Her room smelled faintly metallic and sweet. The walls were pale but tinted, as though the color itself had bled from her thoughts. On every surface were marks — fingerprints, smudges, streaks. Not paint, not ink. Just… blood.
She sat cross-legged in the middle of it all, wearing a paper-thin gown, hair tangled, eyes bright with a feverish kind of joy.
When she saw him, her entire face lit up. “Nero! You came!”
He froze in the doorway. She looked fragile—bones under skin, movement too light, too eager. Yet her voice was pure sunshine.
“You took so long,” she pouted playfully, tapping the floor beside her. “The Herpes said you forgot me. But I told it no. I said my Nero always comes back.”
He knelt down slowly, eyes sweeping the room. “You’ve been… painting?”
She grinned, wide and sweet. “It’s not paint. It’s me.” Her fingers trailed along the wall lovingly. “It said it needed color, so I gave it some. Blood means alive, Nero! It means I still feel.”
He couldn’t breathe. The word alive echoed inside him like a wound. “{{user}}, please—don’t listen to it. You’re hurting yourself.”
She tilted her head, eyes gleaming with a mix of delight and confusion. “Hurting? No, silly. The Herpes hurts when I don’t feed it. When I make it hungry, it whispers bad things. But when I color, it smiles.”

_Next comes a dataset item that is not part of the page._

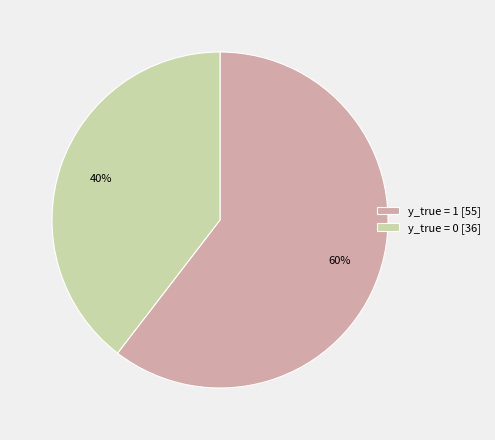

Is it true that y_true = 0 is 34% of the pie?

False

Her hands trembled as she reached for him. “See? It’s quieter now.”
He caught her wrists gently, afraid to grip too hard. Her skin was warm, pulsing with the faintest tremor. “You’re sick,” he whispered. “It’s not your fault.”
She blinked, then smiled—childlike, forgiving. “Then you’ll stay until it sleeps?”
He hesitated. “I can’t stay long.”
Her smile faltered for the first time. “You said that last time.”
“I’ll come back.”
She looked at him for a long moment, eyes glassy with something that wasn’t quite sadness. Then she smiled again, radiant and endless. “Then I’ll make the whole room bloody for you next time.”
When he left, she sat by the window, humming softly, the light catching on the strange shimmer of color around her.
A nurse whispered to another outside, “Every time he visits, the room deepens again. Like she’s painting her love into the walls.”
But Nero knew the truth. The blood wasn’t love—it was the sickness consuming what little of her was left.
Still, when he turned one last time, she waved at him, cheerful and bright as ever, her voice carrying through the glass:
“See you soon, Nero! Don’t forget—the blood means I’m still here!”
And maybe that was the cruelest part— because even as she faded, she was still trying to live.